2. System according to claim 1, wherein the intake system is a telescopic tube intake system in which the tube is a telescopic tube formed by a plurality of telescopic segments which can be vertically moved in relation to one another, with an upper telescopic segment in which there is located the water inlet and which is connected to the floating structure, and a lower telescopic segment in which there is located the water outlet connectable to the feed gate.

3. System according to claim 2, wherein the telescopic tube is secured to the retaining wall by means of a plurality of anchors allowing a vertical movement of at least some of the telescopic segments.

4. System according to claim 1, wherein the intake system is a flexible tube intake system in which the tube is a flexible tube with a first end in which there is located the water inlet and which is connected to the floating structure and with a second end in which there is located the water outlet and connectable to the feed gate.

5. System according to claim 4, wherein the flexible tube is designed to adopt a variable radius of curvature depending on the level of the surface water in which the floating structure floats.

6. System according to claim 4, wherein the flexible tube is manufactured from a polymeric or plastic material.

7. System according to claim 6, wherein the flexible tube comprises a rigid core to have suitable strength and consistency and to allow a predetermined radius of curvature.

8. System according to claim 4, further comprising a positioning system comprising at least two cables with respective first and second ends and which pass through respective pulleys anchored in positions horizontally distanced from the retaining wall, the first end of each cable being connected to the floating structure of a flexible tube and the second end of each cable being connected to a counterweight.

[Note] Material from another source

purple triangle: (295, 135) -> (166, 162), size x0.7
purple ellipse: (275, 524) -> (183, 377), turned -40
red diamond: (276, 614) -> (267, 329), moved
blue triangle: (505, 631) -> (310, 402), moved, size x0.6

9. System according to claim 4, further comprising a plurality of flexible tubes connectable to the feed gate by means of a connecting element comprising an inlet for each flexible tube, the flexible tubes being secured to one another at a precise distance so that they work as a single tube.

10. System according to claim 1, wherein the water outlet is connected to the feed gate by means of a connection structure.

11. System according to claim 10, wherein the connection structure comprises a frustoconical connection hopper.

12. System according to claim 1, wherein the floating structure comprises an annular float with a central aperture in which there is arranged a protective grate to prevent the entrance of foreign bodies through the water inlet.

13. System according to claim 12, wherein the floating structure further comprises a cleaning system for cleaning the protective grate.

14. System according to claim 13, wherein the cleaning system comprises at least one rotating cleaning blade arranged on the grate and an electric motor driving the cleaning blade.

15. System according to claim 14, further comprising a photovoltaic power supply assembled in the floating structure and connected to the electric motor.

16. System according to claim 1, wherein the feed gate is connected to a hydraulic power station.

17. System according to claim 1, wherein the feed gate is connected to a water drainage system.

18. Method for reducing the downstream environmental impact of water extracted from a hydraulic dam, comprising: extracting only surface water anddirecting the surface water to a feed gate of a retaining wall of the hydraulic dam by means of the system according to claim 1.